路榷打断他,声音里带着一点很轻微的笑意。
“你往前走你的,我走我的。这条路总装得下我们两个,对吧?”
林时屿:“……”
他张了张嘴,想说点什么反驳,但发现逻辑上好像确实没什么问题。
于是抿着嘴唇,走得更快了一些。
身后传来一声很轻的笑,似有若无,像是被风送过来的。
***
第二天,第三天,第四天。
路榷像是定时刷新的npc,每天晚上准时准点出现在浮昧。
阿白从一开始的如临大敌,变成了习以为常,最后甚至开始认命地帮忙收人工快递。
“今天是小蛋糕,”
阿白把盒子递给林时屿,挑了挑眉,“桃子味的。”
林时屿看了一眼,接过来,丢进冰箱。
阿白叹了口气。
第二天,蛋糕不见了。
冰箱里莫名其妙又多了一盒切好的水果,旁边贴着一张便利贴:
蛋糕保质期短,别浪费。水果是今天新买的,要及时吃。
阿白把便利贴拍下来发给林时屿,配了一串感叹号。
林时屿盯着看了两分钟,选择锁屏,没回复。
他上午第二节有课,在远一点的电教,没来得及吃早饭。
才走出教室,发现路榷靠在走廊上,朝着他很自然地招了招手。
“酒酿圆子。”路榷把保温袋递过来。
林时屿:“……”
“不要。”
“小岛不拿的话,我就一直站在这儿。
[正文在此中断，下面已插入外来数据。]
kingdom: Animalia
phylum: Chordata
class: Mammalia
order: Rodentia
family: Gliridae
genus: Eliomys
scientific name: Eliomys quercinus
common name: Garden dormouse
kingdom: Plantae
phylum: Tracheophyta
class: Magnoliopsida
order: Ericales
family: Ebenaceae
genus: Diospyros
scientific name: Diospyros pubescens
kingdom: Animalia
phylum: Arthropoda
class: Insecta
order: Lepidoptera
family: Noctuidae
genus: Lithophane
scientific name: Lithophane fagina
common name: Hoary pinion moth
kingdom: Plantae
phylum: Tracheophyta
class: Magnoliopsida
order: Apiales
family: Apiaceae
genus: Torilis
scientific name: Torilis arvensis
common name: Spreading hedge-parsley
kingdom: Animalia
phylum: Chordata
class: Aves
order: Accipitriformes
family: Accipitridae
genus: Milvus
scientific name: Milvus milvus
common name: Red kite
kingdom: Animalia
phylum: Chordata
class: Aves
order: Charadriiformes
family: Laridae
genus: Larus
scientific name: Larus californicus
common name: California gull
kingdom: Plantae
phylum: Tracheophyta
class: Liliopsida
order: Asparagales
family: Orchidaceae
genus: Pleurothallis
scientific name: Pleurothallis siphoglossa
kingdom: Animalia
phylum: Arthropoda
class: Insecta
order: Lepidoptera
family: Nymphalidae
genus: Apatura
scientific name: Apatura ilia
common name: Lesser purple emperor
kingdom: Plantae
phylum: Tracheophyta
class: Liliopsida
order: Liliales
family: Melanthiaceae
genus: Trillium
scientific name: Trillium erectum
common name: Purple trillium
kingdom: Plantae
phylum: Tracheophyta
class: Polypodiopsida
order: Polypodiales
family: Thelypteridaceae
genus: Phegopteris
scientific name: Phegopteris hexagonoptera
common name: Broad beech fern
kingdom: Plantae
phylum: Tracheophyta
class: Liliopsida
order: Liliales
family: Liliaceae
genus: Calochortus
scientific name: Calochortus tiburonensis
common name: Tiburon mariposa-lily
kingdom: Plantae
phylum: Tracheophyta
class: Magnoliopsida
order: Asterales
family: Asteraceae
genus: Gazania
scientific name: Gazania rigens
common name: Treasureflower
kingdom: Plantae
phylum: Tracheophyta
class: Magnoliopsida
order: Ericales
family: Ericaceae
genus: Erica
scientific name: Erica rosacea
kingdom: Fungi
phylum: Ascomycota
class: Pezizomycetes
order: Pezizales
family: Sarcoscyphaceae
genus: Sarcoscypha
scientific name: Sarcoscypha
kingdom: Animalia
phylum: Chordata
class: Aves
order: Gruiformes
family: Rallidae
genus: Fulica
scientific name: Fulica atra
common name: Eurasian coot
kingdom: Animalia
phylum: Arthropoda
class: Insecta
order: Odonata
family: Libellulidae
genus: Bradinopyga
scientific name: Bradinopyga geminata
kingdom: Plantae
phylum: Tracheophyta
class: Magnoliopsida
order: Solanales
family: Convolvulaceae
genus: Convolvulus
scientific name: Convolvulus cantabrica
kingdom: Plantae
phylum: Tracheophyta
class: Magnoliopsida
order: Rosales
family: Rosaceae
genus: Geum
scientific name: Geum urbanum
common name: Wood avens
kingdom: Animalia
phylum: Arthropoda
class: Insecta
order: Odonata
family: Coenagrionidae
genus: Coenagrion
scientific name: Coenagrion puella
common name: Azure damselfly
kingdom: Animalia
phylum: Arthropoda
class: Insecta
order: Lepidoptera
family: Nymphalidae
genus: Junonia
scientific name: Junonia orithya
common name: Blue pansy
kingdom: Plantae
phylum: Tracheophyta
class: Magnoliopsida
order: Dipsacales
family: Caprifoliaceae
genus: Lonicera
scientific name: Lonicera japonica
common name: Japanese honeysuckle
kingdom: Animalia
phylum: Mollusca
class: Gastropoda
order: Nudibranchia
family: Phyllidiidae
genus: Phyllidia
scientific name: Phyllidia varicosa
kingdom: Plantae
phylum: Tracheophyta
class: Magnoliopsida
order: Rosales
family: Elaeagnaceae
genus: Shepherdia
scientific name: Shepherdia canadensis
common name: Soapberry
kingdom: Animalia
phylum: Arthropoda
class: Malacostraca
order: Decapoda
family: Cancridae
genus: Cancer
”路榷很轻地挑了下眉,语调随意,像在说今天天气不错。
下课时间走廊里人来人往,已经有人好奇地往这边看了。
林时屿沉默一瞬,一把夺过保温袋,转身就走。
身后传来路榷带着不明显笑意的声音:“保温袋记得还我。”
林时屿:“……”
他走得更快了。
和不是很想多见面的人读一所学校的困扰还在上升。